Added mspowerpoint backend first implementation, improvements on msword backend

Signed-off-by: Maxim Lysak <mly@zurich.ibm.com>
2025-12-16 08:38:14 +00:00 · 2024-10-07 14:55:21 +02:00
parent 1346843301
commit bea9fc22af
5 changed files with 506 additions and 225 deletions
--- a/docling/backend/mspowerpoint_backend.py
+++ b/docling/backend/mspowerpoint_backend.py
@@ -1,20 +1,43 @@
+import logging
 from io import BytesIO
 from pathlib import Path
 from typing import Set, Union

 from docling_core.types.experimental import (
+    BasePictureData,
+    BaseTableData,
    DescriptionItem,
    DocItemLabel,
    DoclingDocument,
+    GroupLabel,
+    ImageRef,
+    PictureItem,
+    ProvenanceItem,
+    TableCell,
+    TableItem,
 )
+from docling_core.types.experimental.base import BoundingBox, CoordOrigin, Size
+from pptx import Presentation
+from pptx.enum.shapes import MSO_SHAPE_TYPE, PP_PLACEHOLDER
+from pptx.util import Inches

 from docling.backend.abstract_backend import DeclarativeDocumentBackend
 from docling.datamodel.base_models import InputFormat

+_log = logging.getLogger(__name__)

* _LISTING_:
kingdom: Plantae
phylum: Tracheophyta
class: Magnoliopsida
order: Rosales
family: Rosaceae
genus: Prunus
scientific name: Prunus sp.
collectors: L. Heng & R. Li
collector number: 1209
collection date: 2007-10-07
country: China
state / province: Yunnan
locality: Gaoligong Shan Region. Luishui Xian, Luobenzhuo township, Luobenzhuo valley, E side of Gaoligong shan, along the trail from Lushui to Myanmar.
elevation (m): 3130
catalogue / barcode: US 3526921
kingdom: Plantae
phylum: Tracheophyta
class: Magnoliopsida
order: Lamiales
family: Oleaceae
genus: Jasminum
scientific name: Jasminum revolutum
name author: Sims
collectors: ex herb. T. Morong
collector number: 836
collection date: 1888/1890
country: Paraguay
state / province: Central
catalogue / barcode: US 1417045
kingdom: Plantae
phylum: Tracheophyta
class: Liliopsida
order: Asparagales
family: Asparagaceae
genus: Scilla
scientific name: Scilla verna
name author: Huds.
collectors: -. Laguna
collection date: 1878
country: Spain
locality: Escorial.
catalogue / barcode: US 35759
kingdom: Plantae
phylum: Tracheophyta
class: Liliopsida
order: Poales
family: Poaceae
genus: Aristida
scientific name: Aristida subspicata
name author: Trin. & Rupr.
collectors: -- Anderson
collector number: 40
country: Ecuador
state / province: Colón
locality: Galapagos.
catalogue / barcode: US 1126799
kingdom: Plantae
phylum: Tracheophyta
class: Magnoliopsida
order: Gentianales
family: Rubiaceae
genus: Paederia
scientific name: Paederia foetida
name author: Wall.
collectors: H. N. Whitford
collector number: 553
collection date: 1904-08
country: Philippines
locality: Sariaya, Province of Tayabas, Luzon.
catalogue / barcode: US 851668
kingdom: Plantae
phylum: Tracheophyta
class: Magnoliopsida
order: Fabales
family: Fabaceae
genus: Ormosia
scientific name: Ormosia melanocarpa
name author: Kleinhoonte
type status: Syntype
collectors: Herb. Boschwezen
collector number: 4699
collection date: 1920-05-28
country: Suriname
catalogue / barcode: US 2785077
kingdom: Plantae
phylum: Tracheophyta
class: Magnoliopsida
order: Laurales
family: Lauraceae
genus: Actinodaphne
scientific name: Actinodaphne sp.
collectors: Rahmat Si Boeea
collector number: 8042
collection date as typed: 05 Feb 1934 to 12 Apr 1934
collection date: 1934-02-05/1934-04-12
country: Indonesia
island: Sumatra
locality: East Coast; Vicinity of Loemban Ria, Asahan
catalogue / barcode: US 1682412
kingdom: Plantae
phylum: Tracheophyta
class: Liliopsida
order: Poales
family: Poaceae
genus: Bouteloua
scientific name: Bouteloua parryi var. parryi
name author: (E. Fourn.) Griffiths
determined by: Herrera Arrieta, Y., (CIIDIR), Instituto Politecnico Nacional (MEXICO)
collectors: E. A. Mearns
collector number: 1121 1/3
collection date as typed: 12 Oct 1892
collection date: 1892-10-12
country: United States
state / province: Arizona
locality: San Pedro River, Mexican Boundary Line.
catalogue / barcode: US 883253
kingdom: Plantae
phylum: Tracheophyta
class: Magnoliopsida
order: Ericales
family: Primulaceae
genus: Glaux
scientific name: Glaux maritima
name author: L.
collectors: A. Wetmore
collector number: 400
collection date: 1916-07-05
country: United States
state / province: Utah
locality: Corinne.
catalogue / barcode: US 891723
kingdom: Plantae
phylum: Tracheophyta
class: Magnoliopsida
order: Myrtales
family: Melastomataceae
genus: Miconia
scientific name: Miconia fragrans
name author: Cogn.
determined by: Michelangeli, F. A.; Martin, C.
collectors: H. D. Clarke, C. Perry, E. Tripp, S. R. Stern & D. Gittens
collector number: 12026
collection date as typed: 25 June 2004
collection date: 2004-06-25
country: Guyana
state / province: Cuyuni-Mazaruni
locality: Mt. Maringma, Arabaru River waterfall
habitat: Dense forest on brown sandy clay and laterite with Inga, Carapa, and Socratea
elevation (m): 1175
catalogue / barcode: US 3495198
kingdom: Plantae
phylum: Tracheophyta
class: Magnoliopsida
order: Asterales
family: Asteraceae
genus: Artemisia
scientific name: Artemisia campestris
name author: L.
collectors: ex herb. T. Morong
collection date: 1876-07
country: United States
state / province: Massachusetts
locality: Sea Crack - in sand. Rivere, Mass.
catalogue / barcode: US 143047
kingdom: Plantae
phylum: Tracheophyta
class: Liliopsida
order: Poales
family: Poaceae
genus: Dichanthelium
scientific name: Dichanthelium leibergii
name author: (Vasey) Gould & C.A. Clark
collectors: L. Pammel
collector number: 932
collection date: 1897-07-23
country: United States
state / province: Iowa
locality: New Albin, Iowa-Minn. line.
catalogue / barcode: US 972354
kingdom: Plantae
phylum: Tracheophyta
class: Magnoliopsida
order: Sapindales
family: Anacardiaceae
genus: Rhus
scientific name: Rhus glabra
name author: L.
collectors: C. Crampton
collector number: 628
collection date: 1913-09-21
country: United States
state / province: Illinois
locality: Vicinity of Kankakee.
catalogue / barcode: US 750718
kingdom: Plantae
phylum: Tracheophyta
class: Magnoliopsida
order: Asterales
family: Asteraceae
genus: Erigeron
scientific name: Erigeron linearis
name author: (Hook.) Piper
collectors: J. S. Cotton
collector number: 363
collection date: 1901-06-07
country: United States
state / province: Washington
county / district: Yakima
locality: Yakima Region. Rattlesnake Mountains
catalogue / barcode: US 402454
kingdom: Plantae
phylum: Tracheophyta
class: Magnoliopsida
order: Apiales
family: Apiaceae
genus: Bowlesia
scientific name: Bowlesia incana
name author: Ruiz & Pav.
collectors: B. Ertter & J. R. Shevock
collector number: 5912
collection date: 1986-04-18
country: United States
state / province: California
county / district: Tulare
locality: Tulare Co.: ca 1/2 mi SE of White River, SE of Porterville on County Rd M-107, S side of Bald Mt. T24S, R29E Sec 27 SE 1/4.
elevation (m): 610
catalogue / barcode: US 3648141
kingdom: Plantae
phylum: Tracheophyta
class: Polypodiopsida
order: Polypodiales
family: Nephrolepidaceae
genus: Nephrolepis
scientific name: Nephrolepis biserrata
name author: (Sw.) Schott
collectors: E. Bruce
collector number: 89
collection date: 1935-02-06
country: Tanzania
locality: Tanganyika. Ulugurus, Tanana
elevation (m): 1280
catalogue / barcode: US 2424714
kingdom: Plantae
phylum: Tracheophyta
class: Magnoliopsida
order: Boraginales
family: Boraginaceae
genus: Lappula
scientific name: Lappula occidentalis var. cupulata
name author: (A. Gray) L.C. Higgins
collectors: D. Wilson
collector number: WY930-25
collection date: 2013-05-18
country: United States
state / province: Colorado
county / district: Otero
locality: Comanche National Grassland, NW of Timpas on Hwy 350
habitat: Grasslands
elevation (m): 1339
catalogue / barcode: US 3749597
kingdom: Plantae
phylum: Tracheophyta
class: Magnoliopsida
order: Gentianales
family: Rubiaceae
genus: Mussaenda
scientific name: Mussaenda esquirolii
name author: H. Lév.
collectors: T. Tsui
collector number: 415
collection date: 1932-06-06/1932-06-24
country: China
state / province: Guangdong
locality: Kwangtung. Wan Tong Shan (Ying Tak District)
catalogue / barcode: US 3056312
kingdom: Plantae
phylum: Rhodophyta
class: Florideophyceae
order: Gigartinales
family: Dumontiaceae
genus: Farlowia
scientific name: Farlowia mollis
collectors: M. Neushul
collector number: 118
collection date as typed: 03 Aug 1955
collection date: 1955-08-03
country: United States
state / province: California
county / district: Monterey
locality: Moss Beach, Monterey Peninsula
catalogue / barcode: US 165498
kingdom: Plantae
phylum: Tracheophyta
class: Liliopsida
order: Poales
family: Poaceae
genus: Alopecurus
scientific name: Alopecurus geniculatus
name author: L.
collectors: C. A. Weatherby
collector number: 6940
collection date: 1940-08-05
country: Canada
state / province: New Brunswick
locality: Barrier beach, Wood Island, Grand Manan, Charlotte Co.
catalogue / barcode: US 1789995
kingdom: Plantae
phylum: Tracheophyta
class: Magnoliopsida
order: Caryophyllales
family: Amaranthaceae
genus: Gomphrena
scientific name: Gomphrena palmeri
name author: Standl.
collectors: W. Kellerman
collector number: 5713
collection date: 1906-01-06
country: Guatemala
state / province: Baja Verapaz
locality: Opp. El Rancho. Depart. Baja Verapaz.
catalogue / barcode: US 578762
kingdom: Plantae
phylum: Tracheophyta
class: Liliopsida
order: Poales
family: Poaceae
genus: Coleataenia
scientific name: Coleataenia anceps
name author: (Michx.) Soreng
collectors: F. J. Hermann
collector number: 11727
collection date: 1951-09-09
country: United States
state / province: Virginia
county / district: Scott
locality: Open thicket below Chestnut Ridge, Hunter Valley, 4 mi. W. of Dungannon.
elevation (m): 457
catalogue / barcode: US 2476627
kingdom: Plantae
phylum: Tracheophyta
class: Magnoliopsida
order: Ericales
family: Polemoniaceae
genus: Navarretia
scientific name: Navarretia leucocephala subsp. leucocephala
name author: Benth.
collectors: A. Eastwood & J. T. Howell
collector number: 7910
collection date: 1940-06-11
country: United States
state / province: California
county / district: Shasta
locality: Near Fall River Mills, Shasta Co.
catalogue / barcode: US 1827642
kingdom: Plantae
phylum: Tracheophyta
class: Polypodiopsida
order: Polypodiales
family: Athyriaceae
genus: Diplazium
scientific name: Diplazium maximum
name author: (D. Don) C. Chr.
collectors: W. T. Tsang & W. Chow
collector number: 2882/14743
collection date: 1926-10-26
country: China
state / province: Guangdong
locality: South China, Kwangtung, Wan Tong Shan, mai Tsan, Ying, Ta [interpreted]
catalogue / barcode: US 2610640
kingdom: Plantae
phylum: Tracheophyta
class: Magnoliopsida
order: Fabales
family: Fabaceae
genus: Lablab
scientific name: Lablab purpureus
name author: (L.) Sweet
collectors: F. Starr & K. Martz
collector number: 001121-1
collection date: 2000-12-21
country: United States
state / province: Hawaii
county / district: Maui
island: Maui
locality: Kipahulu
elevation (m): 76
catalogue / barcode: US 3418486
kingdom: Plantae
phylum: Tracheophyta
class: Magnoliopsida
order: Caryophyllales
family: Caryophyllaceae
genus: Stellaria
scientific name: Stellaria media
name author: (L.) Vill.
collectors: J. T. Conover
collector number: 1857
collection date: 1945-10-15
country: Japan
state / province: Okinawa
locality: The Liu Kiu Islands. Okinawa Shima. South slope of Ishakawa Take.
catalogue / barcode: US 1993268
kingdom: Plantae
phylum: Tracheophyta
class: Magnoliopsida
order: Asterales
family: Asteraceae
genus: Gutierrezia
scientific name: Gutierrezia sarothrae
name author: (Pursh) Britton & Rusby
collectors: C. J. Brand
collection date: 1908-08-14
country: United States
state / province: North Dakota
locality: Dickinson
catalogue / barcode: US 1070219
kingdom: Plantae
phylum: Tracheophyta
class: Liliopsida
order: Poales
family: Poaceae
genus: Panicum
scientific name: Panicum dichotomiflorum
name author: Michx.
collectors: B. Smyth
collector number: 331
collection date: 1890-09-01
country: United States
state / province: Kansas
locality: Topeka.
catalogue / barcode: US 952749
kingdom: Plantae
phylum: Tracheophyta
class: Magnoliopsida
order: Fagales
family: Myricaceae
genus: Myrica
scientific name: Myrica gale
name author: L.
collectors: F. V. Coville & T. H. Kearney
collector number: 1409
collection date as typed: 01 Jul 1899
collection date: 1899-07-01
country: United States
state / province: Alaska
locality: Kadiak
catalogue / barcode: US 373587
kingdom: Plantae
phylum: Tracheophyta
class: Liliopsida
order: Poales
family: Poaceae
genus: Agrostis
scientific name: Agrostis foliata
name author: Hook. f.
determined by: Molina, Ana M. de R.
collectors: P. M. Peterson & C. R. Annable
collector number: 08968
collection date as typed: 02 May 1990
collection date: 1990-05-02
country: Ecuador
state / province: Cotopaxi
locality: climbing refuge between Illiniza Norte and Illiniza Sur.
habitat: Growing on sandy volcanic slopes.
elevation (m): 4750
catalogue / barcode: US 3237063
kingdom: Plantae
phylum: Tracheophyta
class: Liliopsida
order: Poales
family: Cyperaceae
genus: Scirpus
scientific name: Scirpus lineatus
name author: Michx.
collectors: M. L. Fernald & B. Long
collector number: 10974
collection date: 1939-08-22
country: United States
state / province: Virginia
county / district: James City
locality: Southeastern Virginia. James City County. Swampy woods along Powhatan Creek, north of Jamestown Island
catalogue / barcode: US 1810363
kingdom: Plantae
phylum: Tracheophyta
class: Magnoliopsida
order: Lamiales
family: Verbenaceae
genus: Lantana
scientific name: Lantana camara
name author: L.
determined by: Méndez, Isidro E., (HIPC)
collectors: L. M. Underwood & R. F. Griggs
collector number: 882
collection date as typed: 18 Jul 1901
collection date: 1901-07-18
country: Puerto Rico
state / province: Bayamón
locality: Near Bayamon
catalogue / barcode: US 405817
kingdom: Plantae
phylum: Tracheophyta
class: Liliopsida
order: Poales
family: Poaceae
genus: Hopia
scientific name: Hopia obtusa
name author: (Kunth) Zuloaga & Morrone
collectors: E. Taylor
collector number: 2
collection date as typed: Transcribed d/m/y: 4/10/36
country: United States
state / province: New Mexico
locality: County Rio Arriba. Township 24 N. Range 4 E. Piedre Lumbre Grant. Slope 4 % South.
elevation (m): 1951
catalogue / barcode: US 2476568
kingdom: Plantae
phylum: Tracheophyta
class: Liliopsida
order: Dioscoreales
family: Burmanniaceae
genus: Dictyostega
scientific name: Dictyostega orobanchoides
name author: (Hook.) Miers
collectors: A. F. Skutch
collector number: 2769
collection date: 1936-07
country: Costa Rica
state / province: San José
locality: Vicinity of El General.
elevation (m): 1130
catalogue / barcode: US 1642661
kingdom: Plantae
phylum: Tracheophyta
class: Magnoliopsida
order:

* _TASKS TO COMPLETE_:
**a)** Using the commit page, answer each question:
(i) How many files does the commit change?
(ii) What is the commit's hash?
(iii) From which module are MSO_SHAPE_TYPE and PP_PLACEHOLDER imported?
**b)** Retype the lines of the entries between the line holding "collectors: W. Kellerman" and the line holding "collector number: 001121-1", inclusive.
The commit page and the entries are unrelated and should be treated as separate material.

* _EXERCISE RESULTS_:
**a)**
(i) 5
(ii) bea9fc22af
(iii) pptx.enum.shapes

**b)**
collectors: W. Kellerman
collector number: 5713
collection date: 1906-01-06
country: Guatemala
state / province: Baja Verapaz
locality: Opp. El Rancho. Depart. Baja Verapaz.
catalogue / barcode: US 578762
kingdom: Plantae
phylum: Tracheophyta
class: Liliopsida
order: Poales
family: Poaceae
genus: Coleataenia
scientific name: Coleataenia anceps
name author: (Michx.) Soreng
collectors: F. J. Hermann
collector number: 11727
collection date: 1951-09-09
country: United States
state / province: Virginia
county / district: Scott
locality: Open thicket below Chestnut Ridge, Hunter Valley, 4 mi. W. of Dungannon.
elevation (m): 457
catalogue / barcode: US 2476627
kingdom: Plantae
phylum: Tracheophyta
class: Magnoliopsida
order: Ericales
family: Polemoniaceae
genus: Navarretia
scientific name: Navarretia leucocephala subsp. leucocephala
name author: Benth.
collectors: A. Eastwood & J. T. Howell
collector number: 7910
collection date: 1940-06-11
country: United States
state / province: California
county / district: Shasta
locality: Near Fall River Mills, Shasta Co.
catalogue / barcode: US 1827642
kingdom: Plantae
phylum: Tracheophyta
class: Polypodiopsida
order: Polypodiales
family: Athyriaceae
genus: Diplazium
scientific name: Diplazium maximum
name author: (D. Don) C. Chr.
collectors: W. T. Tsang & W. Chow
collector number: 2882/14743
collection date: 1926-10-26
country: China
state / province: Guangdong
locality: South China, Kwangtung, Wan Tong Shan, mai Tsan, Ying, Ta [interpreted]
catalogue / barcode: US 2610640
kingdom: Plantae
phylum: Tracheophyta
class: Magnoliopsida
order: Fabales
family: Fabaceae
genus: Lablab
scientific name: Lablab purpureus
name author: (L.) Sweet
collectors: F. Starr & K. Martz
collector number: 001121-1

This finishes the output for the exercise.